Liver is a good source of vitamin A as it accumulates in the form of palmitate in the liver.

Vitamin A absorption decreases in liver disorders.

Vitamin A absorption decreases in liver disorders, pancreatic secretion disorders, bile duct obstructions, mycotoxicosis, coccidiosis and chronic diarrhoea.

Pregnancy significantly affects the plasma vitamin A level.

The plasma vitamin A level decreases during 1/3 of the gestation, then increases and a steep decrease is observed at birth, after which the plasma vitamin A level rapidly normalises.

The placenta prevents the passage of vitamin A and carotenes to the offspring; the vitamin A level of the offspring remains significantly lower than the vitamin A level of the mother.

Colostrum is an important source of vitamin A for the foal.

When the amount of vitamin A in the feed is reduced, the body tries to replenish it from liver stores.

Retinol and carotenes are absorbed from the small intestine.

They are stored in the liver in the cuppiferous cells. vitamin A is stored as palmitate. In cells, vitamin A is usually stored in the endoplasmic reticulum (ER) and Golgi.

Vitamin A circulates by binding to proteins.

Since retinol binding protein (RBP) decreases in protein deficiencies, the concentration of vitamin A in plasma decreases even when sufficient vitamin A is present.
     In this case, treatment and nutrition should be applied to eliminate protein deficiency.

Vitamin A plays important roles in vision, growth, epithelialisation, growth, bone development, reproduction and embryo development.

Vitamin A affects spermatogenesis and thus fertility in all species.

Vitamin A has a positive effect on functions such as favourable development in the number and ratio of T and B lymphocytes, increase in the phagocytosis ability of peritoneal macrophages, development of immunoglobulin synthesising functions of plasma cells.

In vitamin A deficiencies, vitamin D synthesis in the liver is impaired.

Vitamin A has an indirect immunostimulatory effect by eliminating the immunosuppressive effect of corticosteroids on the immune system.

Kidney disorders, oestrus cycle irregularities, placental underdevelopment and reproductive disorders, foetal resorption, congenital disorders are the disorders seen in vitamin A deficiency.

Vitamin A deficiency causes night blindness.
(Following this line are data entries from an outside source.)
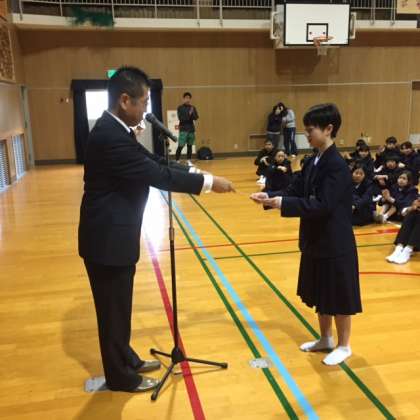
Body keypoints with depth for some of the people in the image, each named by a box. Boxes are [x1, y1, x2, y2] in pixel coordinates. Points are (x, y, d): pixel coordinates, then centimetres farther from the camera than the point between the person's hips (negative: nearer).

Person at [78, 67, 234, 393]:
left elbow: (155, 162, 11)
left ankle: (126, 360, 40)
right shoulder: (110, 136, -24)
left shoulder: (116, 131, 9)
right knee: (113, 309, 7)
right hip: (107, 240, -10)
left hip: (115, 236, 10)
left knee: (119, 306, 22)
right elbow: (157, 175, -25)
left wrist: (197, 173, 1)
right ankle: (120, 376, 26)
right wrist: (208, 182, -17)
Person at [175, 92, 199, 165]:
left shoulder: (193, 107, 9)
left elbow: (196, 117, 2)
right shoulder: (180, 108, -1)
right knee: (180, 146, -8)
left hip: (191, 129, 4)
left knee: (190, 145, 7)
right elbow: (181, 118, -10)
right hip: (183, 129, -4)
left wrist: (192, 112, -16)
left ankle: (189, 161, 13)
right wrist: (188, 114, -20)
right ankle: (177, 161, -3)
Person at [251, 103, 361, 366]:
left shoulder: (337, 166, -21)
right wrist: (270, 196, -8)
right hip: (315, 240, 9)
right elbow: (296, 192, 8)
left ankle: (344, 346, 27)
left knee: (338, 297, 8)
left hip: (336, 244, -9)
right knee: (320, 294, 20)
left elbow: (322, 206, -27)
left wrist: (281, 203, -30)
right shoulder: (313, 162, 6)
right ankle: (325, 339, 39)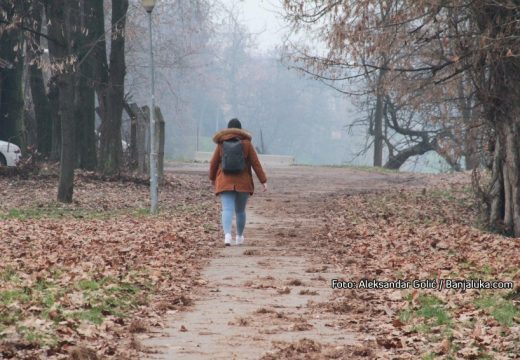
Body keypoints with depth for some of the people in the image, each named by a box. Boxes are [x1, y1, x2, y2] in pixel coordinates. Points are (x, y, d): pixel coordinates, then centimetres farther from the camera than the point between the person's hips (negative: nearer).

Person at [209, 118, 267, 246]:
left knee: (227, 210, -9)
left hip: (225, 182, -1)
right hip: (243, 183, 1)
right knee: (240, 210, 17)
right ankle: (239, 237, 27)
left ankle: (227, 235, -30)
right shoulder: (246, 143, -1)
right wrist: (263, 181, -1)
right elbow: (255, 163, -4)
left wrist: (212, 178, 21)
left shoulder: (221, 144, 0)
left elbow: (213, 163, 4)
Night blindness may lead to blindness.

Vitamin A deficiency in dairy cattle;

Throwing offspring, weak vitality, muscle weakness, convulsions, staggering gait, weakening, drying and shedding of the skin around the neck, tail tip and nape, oedema are observed.

Vitamin deficiency leads to infertility in breeding animals, abortion in pregnant animals, and birth of dead, weak or blind offspring.  In milder cases, the offspring are born with vitamin A depots.

Vitamin A deficiency in beef cattle;

In male breeders, sexual activity decreases significantly due to results such as degenerations in sperm epithelium, decrease in sperm count and mobility, increase in abnormal sperm count.

Vitamin A deficiency in sheep;

Night blindness, dead or weak labour, muscle spasms and convulsions are observed. The frequency of formation of stones in the urinary tract increases.

Vitamin A deficiency in horses;

Night blindness, tear discharge, keratinisation of the cornea, respiratory system disorders, poor development of hooves, progressive weakening and loss of appetite.

Vitamin A deficiency in poultry;

The first symptoms of vitamin A deficiency in poultry fed insufficient in terms of vitamin A are stagnation in growth, weakening, fluffy feathers and wobbly gait.  In adult animals, egg production and hatching rate decrease. Inadequate growth, increased susceptibility to diseases, muscle imbalance, mixed feathering, decreased gland secretions, damage to the epithelium of the mouth and respiratory tract, accumulation of urate crystals in the kidneys.

Adult birds have typical eye lesions characterised by the collection of cheesy exudate around the eye which can cause the head to enlarge; this condition is known as feeding catarrh.